Landlord insuring tenant’s risk. Where the tenant is responsible for common area maintenance, it should still attempt to have the landlord insure the common areas in order to limit its exposure to liability. Other than with regard to New York’s unique vicarious liability rule, the landlord will want to carry its own commercial general liability insurance covering perils unrelated to the tenant’s negligence, such as negligent design of the parking lot.[7] In situations where the tenant is in care, custody or control of the common areas but the landlord is insuring the risk, to avoid any doubt that the tenant is entitled to such coverage, the lease should expressly state that the landlord’s policy is intended to cover any common area maintenance that the tenant is required to perform. To further ensure that the tenant has an enforceable claim to coverage, the lease should be clear that the cost of such insurance is either included in the base rent or is otherwise being paid by the tenant to the landlord. The lease should also clarify that the tenant is required to be named as an additional insured and should specify that such coverage is primary and noncontributory. Having primary and noncontributory coverage in place eliminates the question of who is negligent, analogous to the waiver of subrogation (a concept born in New York to effectuate the public policy that landlord and tenant should not fight among themselves concerning an insurable loss). This also prevents the tenant from being deprived of coverage for which it has bargained due to a reconciliation process between the parties’ insurance carriers as to whose negligence caused the accident. Having the “primary and noncontributory” language in the lease related to the common areas protects the tenant as an additional insured, since the landlord’s carrier cannot seek contribution from any other policy unless the claim exceeds the amount of landlord’s coverage.

Conclusion

The facts of each specific case may ultimately determine the tenant’s liability. However, tenants can take steps toward limiting their exposure to claims resulting from slip-and-fall accidents in shopping center common areas by negotiating the provisions described above.
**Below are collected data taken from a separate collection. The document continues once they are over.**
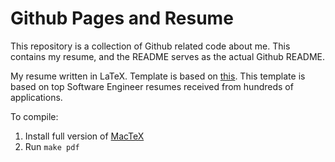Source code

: # Github Pages and Resume

This repository is a collection of Github related code about me. This contains my resume, and the README serves as the actual Github README.

My resume written in LaTeX. Template is based on [this](https://www.overleaf.com/project/62c8e866a8d482c76efb6e9b). This template is based on top Software Engineer resumes received from hundreds of applications.

To compile:
1. Install full version of [MacTeX](http://www.tug.org/mactex/)
2. Run `make pdf`
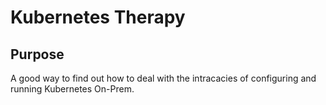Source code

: # Kubernetes Therapy

## Purpose
A good way to find out how to deal with the intracacies of configuring and running Kubernetes On-Prem.


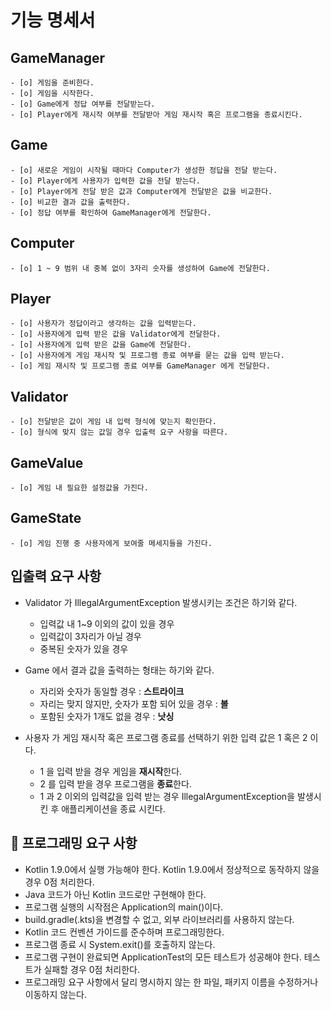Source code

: # 기능 명세서

## GameManager
    - [o] 게임을 준비한다.
    - [o] 게임을 시작한다.
    - [o] Game에게 정답 여부를 전달받는다.
    - [o] Player에게 재시작 여부를 전달받아 게임 재시작 혹은 프로그램을 종료시킨다.

## Game
    - [o] 새로운 게임이 시작될 때마다 Computer가 생성한 정답을 전달 받는다. 
    - [o] Player에게 사용자가 입력한 값을 전달 받는다.
    - [o] Player에게 전달 받은 값과 Computer에게 전달받은 값을 비교한다.
    - [o] 비교한 결과 값을 출력한다.
    - [o] 정답 여부를 확인하여 GameManager에게 전달한다.

## Computer
    - [o] 1 ~ 9 범위 내 중복 없이 3자리 숫자를 생성하여 Game에 전달한다.

## Player 
    - [o] 사용자가 정답이라고 생각하는 값을 입력받는다.
    - [o] 사용자에게 입력 받은 값을 Validator에게 전달한다.
    - [o] 사용자에게 입력 받은 값을 Game에 전달한다.
    - [o] 사용자에게 게임 재시작 및 프로그램 종료 여부를 묻는 값을 입력 받는다.
    - [o] 게임 재시작 및 프로그램 종료 여부를 GameManager 에게 전달한다.
    

## Validator
    - [o] 전달받은 값이 게임 내 입력 형식에 맞는지 확인한다.
    - [o] 형식에 맞지 않는 값일 경우 입출력 요구 사항을 따른다.

## GameValue
    - [o] 게임 내 필요한 설정값을 가진다.

## GameState
    - [o] 게임 진행 중 사용자에게 보여줄 메세지들을 가진다.

## 입출력 요구 사항
* Validator 가 IllegalArgumentException 발생시키는 조건은 하기와 같다.
    - 입력값 내 1~9 이외의 값이 있을 경우
    - 입력값이 3자리가 아닐 경우
    - 중복된 숫자가 있을 경우

* Game 에서 결과 값을 출력하는 형태는 하기와 같다.
    - 자리와 숫자가 동일할 경우 : **스트라이크**
    - 자리는 맞지 않지만, 숫자가 포함 되어 있을 경우 : **볼**
    - 포함된 숫자가 1개도 없을 경우 : **낫싱**

* 사용자 가 게임 재시작 혹은 프로그램 종료를 선택하기 위한 입력 값은 1 혹은 2 이다.
    - 1 을 입력 받을 경우 게임을 **재시작**한다.
    - 2 를 입력 받을 경우 프로그램을 **종료**한다.
    - 1 과 2 이외의 입력값을 입력 받는 경우 IllegalArgumentException을 발생시킨 후 애플리케이션을 종료 시킨다.

## 🎯 프로그래밍 요구 사항

 - Kotlin 1.9.0에서 실행 가능해야 한다. Kotlin 1.9.0에서 정상적으로 동작하지 않을 경우 0점 처리한다.
 - Java 코드가 아닌 Kotlin 코드로만 구현해야 한다.
 - 프로그램 실행의 시작점은 Application의 main()이다.
 - build.gradle(.kts)을 변경할 수 없고, 외부 라이브러리를 사용하지 않는다.
 - Kotlin 코드 컨벤션 가이드를 준수하며 프로그래밍한다.
 - 프로그램 종료 시 System.exit()를 호출하지 않는다.
 - 프로그램 구현이 완료되면 ApplicationTest의 모든 테스트가 성공해야 한다. 테스트가 실패할 경우 0점 처리한다.
 - 프로그래밍 요구 사항에서 달리 명시하지 않는 한 파일, 패키지 이름을 수정하거나 이동하지 않는다.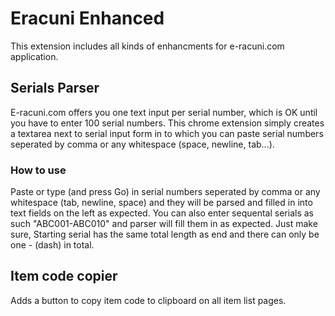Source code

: # Eracuni Enhanced
This extension includes all kinds of enhancments for e-racuni.com application.

## Serials Parser
E-racuni.com offers you one text input per serial number, which is OK until you
have to enter 100 serial numbers. This chrome extension simply creates a
textarea next to serial input form in to which you can paste serial numbers
seperated by comma or any whitespace (space, newline, tab...).


### How to use
Paste or type (and press Go) in serial numbers seperated by
comma or any whitespace (tab, newline, space) and they will
be parsed and filled in into text fields on the left as expected.
You can also enter sequental serials as such "ABC001-ABC010"
and parser will fill them in as expected. Just make sure,
Starting serial has the same total length as end and there
can only be one - (dash) in total.

## Item code copier
Adds a button to copy item code to clipboard on all item list pages.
[1] Atlantic Ave. Sixteen AD, Inc., v. Valley Forge Insurance Company, 150 A.D.3d 1182 (2d 2017).

[2] Raven v. Universal Strapping Corp., Supreme Ct. Kings Co. Index No. 4126/2011.

[3] Workers’ compensation laws would have prohibited the plaintiff from directly suing his employer.

[4] Atlantic Ave. Sixteen AD, Inc., v. Valley Forge Insurance Co., Supreme Ct., Rockland Co. Index No. 033887/13. Decision and Judgment dated Oct. 3, 2014.

[5] Atlantic Ave. Sixteen AD, Inc., v. Valley Forge Insurance Company, 150 A.D.3d 1182 (2d 2017).

[6] Ibid.

[7] Likewise, the tenant should also insure the common areas against comparable perils.